§ TASK PROMPT: The required lines are those that contain "Minature"; pull them out of the data and copy them.

=====

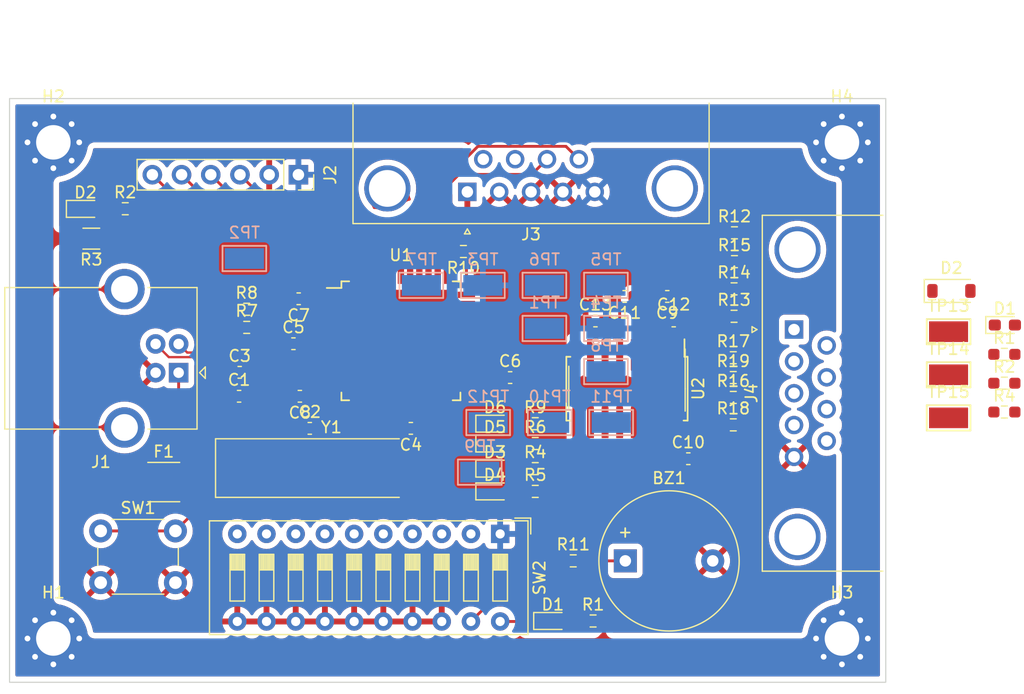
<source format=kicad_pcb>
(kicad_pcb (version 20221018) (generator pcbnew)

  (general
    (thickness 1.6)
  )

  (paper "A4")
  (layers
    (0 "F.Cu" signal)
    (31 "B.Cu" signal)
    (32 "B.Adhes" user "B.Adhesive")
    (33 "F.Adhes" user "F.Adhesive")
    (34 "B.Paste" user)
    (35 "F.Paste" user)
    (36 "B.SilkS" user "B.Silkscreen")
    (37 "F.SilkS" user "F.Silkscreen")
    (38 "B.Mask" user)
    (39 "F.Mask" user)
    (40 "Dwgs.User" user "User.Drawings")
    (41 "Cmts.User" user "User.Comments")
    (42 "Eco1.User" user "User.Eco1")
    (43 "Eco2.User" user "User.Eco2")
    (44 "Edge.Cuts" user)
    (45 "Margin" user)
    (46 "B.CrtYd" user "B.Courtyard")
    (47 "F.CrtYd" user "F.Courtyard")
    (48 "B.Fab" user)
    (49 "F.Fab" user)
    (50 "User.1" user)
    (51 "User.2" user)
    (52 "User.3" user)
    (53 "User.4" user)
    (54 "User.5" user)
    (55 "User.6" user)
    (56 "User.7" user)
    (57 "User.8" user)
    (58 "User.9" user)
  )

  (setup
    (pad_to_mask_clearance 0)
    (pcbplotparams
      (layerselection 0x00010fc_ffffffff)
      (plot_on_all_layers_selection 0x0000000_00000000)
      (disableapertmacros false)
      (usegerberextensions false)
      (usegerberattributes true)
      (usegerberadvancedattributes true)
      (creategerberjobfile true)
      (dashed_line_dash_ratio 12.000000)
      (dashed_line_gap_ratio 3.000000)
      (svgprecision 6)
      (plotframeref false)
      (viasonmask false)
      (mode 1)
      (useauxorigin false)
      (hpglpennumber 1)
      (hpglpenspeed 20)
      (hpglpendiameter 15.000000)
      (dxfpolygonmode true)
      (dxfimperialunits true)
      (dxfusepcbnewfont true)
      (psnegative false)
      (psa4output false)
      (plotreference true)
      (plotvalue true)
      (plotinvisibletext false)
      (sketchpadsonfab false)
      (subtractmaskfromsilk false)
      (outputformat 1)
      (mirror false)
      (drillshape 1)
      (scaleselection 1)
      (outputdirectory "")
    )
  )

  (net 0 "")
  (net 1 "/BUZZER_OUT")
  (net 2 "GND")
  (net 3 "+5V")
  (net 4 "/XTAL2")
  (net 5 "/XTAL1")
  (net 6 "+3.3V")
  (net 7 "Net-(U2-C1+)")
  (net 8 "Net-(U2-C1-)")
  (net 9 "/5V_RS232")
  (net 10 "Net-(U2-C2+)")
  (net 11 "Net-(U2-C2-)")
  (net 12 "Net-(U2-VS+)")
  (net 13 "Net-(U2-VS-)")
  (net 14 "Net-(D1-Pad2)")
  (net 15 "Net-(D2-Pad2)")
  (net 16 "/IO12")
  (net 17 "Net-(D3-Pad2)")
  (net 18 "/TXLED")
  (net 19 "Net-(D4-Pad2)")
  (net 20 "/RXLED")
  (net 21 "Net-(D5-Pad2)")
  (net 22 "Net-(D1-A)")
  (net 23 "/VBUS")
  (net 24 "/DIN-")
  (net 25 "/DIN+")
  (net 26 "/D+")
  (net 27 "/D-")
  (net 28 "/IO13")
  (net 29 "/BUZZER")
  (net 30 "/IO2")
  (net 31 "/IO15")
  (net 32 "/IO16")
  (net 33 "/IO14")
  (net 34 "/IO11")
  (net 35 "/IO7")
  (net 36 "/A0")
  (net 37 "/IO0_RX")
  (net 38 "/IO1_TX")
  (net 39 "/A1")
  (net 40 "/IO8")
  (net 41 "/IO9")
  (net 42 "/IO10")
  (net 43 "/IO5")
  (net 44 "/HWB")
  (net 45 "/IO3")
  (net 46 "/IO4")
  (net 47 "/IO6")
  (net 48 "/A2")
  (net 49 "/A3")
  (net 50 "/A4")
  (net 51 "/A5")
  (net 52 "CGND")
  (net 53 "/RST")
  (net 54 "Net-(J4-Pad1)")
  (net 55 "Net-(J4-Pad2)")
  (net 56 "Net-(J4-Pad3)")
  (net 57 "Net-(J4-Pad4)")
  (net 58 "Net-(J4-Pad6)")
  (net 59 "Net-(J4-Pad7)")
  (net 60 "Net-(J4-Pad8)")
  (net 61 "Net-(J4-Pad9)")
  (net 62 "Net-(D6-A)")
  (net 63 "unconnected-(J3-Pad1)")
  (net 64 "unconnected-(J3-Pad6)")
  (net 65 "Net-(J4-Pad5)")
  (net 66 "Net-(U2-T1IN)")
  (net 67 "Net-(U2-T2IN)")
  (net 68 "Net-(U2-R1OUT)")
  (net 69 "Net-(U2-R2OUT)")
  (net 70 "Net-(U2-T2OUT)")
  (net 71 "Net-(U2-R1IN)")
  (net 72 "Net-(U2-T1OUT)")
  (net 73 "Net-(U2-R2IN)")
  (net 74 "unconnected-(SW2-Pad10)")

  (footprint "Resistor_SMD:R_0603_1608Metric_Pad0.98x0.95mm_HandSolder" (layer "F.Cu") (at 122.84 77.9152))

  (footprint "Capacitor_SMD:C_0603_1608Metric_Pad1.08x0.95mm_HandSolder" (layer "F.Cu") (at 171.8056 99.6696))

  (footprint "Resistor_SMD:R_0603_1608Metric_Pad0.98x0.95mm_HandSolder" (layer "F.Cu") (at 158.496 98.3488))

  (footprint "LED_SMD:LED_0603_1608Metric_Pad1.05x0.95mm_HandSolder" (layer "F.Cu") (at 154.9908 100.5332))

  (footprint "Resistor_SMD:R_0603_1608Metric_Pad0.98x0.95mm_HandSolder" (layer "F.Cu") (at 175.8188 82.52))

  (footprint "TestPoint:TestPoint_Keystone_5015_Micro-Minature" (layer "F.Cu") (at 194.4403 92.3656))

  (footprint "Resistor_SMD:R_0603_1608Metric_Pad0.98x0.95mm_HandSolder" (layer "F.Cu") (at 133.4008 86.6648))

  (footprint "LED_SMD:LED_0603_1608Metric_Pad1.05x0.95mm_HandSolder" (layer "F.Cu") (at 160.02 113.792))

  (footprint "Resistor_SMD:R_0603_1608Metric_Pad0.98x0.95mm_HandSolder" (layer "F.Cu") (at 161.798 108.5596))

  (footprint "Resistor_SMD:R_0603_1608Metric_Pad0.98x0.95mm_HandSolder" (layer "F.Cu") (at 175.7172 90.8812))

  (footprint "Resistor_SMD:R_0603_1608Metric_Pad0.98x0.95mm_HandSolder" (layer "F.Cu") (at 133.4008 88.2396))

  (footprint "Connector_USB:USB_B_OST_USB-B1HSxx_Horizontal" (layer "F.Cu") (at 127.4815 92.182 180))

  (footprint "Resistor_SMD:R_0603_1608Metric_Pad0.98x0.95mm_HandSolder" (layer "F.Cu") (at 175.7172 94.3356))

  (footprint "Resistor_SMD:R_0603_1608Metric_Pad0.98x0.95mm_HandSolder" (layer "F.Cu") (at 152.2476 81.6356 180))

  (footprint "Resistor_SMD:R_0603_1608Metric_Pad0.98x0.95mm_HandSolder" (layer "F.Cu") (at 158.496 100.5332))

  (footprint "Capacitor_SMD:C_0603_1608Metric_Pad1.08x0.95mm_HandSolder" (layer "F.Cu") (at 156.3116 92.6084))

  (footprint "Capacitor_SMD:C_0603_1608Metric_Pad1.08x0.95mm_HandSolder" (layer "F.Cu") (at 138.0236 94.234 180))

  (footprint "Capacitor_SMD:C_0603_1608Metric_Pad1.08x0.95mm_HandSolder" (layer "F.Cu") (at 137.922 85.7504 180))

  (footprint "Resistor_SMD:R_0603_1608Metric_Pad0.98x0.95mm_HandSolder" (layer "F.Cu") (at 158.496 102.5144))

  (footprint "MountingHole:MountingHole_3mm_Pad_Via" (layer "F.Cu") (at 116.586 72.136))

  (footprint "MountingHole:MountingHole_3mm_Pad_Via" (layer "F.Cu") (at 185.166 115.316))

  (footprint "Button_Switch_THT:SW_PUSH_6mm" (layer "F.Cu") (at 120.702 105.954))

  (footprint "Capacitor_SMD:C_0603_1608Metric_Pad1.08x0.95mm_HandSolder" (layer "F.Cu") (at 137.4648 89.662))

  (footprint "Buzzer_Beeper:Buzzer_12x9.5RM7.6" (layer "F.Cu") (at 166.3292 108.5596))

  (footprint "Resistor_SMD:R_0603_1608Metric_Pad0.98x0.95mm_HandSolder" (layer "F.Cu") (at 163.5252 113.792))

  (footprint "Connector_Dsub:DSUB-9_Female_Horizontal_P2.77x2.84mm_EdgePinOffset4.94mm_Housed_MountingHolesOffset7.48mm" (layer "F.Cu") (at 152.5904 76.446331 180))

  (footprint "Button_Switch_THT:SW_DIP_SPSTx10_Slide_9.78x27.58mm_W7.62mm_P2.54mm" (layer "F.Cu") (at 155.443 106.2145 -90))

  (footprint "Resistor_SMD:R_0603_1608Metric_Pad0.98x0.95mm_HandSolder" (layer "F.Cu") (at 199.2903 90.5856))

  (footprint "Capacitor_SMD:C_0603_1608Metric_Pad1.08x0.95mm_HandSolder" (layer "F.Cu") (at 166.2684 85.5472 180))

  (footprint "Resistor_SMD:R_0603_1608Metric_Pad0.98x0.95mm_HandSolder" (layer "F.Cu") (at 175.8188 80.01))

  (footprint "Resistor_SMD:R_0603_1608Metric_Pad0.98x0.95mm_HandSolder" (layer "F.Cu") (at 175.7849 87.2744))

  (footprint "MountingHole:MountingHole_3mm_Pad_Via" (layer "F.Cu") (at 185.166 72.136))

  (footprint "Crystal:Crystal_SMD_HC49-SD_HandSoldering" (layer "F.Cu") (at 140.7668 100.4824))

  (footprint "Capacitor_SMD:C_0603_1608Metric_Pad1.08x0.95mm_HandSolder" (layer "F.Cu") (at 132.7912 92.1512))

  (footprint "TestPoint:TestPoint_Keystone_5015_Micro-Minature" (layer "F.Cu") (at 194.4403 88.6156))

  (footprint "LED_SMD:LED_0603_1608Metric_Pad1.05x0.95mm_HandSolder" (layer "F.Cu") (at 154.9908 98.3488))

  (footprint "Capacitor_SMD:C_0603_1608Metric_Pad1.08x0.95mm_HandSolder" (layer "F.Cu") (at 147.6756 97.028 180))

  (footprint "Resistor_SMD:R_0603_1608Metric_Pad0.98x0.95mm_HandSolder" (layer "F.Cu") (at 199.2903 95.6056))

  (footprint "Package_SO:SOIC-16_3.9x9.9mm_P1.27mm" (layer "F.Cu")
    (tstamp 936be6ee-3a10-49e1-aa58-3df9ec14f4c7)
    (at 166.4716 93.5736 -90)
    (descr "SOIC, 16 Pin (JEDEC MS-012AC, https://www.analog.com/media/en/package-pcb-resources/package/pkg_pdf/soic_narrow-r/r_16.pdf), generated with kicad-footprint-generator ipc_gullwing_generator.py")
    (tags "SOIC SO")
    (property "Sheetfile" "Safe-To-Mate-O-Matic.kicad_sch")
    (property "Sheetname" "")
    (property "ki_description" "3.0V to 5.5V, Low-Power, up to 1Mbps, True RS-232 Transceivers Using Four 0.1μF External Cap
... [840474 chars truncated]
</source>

=====

§ RESULT FOR THIS TASK:
  (footprint "TestPoint:TestPoint_Keystone_5015_Micro-Minature" (layer "F.Cu") (at 194.4403 92.3656))
  (footprint "TestPoint:TestPoint_Keystone_5015_Micro-Minature" (layer "F.Cu") (at 194.4403 88.6156))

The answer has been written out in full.